Akcja filmu toczyć się będzie w dniach poprzedzających wybuch Powstania Warszawskiego. Dowódcy Armii Krajowej rozważali wtedy czy wydać rozkaz do podjęcia walki zbrojnej z okupantem czy odstąpić od ryzykownego planu. Nowak–Jeziorański otrzymał wówczas zadanie przedostania się do Londynu, aby przekazać tam informacje dowództwu AK na uchodźstwie o sytuacji w Polsce i Warszawie.
Po spotkaniach z angielskimi politykami kurier wrócił do kraju bez dobrych wieści: powstańcy nie mogli oczekiwać pomocy ze strony aliantów.
Producentami wysokobudżetowej produkcji są: Muzeum Powstania Warszawskiego – inicjator przedsięwzięcia oraz Scorpio Studio – współtwórca sukcesu świetnie przyjętego przez widzów i krytyków „Jacka Stronga”, którego na dużym ekranie obejrzało blisko 1,2 miliona widzów.
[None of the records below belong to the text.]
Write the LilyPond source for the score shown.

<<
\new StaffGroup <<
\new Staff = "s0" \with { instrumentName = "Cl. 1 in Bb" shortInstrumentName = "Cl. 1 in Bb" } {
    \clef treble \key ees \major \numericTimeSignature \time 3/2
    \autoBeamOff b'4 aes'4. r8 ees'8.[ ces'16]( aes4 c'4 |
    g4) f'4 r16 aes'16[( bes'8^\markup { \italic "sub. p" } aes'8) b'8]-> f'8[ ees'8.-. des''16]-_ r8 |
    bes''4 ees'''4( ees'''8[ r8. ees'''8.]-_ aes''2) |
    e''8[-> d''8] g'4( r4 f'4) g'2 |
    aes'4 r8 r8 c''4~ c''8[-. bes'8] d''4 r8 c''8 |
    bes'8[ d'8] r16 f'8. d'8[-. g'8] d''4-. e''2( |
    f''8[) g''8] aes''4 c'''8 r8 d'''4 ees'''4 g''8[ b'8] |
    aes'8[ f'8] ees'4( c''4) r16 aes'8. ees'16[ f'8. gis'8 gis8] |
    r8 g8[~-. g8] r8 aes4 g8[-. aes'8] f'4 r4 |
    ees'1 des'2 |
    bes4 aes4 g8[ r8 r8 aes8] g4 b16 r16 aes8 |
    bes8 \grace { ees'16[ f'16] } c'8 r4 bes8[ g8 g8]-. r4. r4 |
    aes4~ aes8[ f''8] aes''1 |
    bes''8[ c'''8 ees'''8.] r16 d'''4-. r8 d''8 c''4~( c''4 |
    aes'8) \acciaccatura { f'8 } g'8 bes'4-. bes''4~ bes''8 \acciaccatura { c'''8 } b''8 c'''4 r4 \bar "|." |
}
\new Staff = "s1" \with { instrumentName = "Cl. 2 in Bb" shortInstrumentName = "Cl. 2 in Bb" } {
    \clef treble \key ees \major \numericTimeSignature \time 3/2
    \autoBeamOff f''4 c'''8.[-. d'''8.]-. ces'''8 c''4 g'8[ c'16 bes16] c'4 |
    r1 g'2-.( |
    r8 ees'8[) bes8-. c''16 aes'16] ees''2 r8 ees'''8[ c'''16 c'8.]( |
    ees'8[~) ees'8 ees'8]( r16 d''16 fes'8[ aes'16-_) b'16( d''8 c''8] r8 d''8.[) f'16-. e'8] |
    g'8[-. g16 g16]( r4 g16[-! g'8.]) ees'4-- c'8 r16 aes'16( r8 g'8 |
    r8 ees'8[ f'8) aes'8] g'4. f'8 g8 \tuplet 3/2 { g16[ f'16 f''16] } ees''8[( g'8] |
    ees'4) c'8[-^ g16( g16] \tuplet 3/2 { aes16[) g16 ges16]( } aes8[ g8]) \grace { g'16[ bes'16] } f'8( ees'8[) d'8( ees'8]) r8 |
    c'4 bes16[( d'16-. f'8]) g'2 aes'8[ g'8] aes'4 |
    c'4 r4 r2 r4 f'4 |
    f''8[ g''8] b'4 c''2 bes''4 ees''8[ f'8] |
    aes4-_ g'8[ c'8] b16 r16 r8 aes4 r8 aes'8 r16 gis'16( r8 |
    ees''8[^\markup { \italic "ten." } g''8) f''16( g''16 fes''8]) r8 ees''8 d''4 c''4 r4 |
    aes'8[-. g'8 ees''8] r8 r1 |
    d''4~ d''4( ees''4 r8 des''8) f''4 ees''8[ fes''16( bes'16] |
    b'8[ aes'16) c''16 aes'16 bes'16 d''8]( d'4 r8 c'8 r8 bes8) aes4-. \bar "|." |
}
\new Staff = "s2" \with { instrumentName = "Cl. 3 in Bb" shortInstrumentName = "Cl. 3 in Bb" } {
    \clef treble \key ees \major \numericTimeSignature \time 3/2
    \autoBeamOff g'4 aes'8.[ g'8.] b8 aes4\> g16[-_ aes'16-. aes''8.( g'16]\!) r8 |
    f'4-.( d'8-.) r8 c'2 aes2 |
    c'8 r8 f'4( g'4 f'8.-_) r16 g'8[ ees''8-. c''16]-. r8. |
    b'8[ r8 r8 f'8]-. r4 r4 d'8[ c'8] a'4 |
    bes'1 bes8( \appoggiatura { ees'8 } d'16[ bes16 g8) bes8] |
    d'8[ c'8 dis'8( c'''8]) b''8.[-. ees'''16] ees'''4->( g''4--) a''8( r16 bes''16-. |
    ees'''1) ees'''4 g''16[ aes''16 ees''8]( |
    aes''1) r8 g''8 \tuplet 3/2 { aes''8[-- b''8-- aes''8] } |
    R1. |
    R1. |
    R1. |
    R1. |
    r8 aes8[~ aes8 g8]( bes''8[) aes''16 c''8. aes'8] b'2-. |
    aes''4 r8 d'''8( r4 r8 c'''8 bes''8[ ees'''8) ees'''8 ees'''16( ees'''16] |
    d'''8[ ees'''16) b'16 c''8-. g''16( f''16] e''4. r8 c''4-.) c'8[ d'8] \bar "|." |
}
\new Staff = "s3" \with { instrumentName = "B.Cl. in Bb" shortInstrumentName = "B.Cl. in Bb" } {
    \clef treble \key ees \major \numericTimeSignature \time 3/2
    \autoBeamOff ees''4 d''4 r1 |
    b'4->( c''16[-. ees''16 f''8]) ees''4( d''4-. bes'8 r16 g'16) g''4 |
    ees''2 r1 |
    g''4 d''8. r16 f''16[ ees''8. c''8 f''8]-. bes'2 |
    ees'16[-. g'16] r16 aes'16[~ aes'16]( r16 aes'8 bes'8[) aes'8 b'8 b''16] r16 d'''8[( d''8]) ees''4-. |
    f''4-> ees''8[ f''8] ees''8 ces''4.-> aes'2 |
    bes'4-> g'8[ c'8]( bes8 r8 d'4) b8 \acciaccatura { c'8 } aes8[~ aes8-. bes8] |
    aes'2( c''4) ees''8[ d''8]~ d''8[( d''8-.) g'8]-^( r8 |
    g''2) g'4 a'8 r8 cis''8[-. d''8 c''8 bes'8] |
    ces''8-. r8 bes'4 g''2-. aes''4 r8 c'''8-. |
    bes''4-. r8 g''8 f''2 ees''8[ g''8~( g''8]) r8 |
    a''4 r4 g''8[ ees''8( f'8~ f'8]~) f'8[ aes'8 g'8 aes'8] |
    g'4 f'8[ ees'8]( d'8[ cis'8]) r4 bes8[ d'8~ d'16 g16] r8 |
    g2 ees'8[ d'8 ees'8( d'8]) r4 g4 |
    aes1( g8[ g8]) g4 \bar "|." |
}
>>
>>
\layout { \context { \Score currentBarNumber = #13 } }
– Chcemy pokazać moment, w którym ważą się losy Polski i losy Europy. Szukaliśmy postaci, dzięki której można zrozumieć tę dramatyczną historię. Okazał się nią Jan Nowak–Jeziorański, zwykły młody człowiek, który w trudnych warunkach okazał się odważny i zdeterminowany – mówi w Onecie Jan Ołdakowski, dyrektor Muzeum Powstania Warszawskiego.
„Kurier” będzie miał międzynarodową obsadę. W rolę Jana Nowaka Jeziorańskiego wcieli się Philippe Tłokiński. W roli głównej zobaczymy go po raz pierwszy. Do tej pory grał na deskach francuskich, szwajcarskich i polskich teatrów. Wystąpił w komediowym hicie Juliusza Machulskiego „Volta”, wielokrotnie nagrodzonej przez krytyków „Nocy Walpurgi”, czy popularnych serialach „Prosto w serce”, „Belfer” i „Przepis na życie”.
– Jan Nowak–Jeziorański to prawdziwa postać – jest bohaterem, ale nie superbohaterem. Pozostaje człowiekiem. Dla mnie to ogromne emocje i lekki strach. Zacząłem się nawet zastanawiać, czy to udźwignę. Pozwoliłem sobie na kilka minut paniki i ruszyłem do pracy – śmieje się aktor w Onecie.
W role dwóch łączniczek towarzyszących głównemu bohaterowi wystąpią: Patrycja Volny (córka Jacka Kaczmarskiego) i francuska aktorka – Julie Engelbrecht. Grzegorz Małecki zagra generała Bora–Komorowskiego.
Zdjęcia realizowano już w Łodzi, a teraz będą kręcone w Warszawie, Częstochowie i w okolicach Krakowa.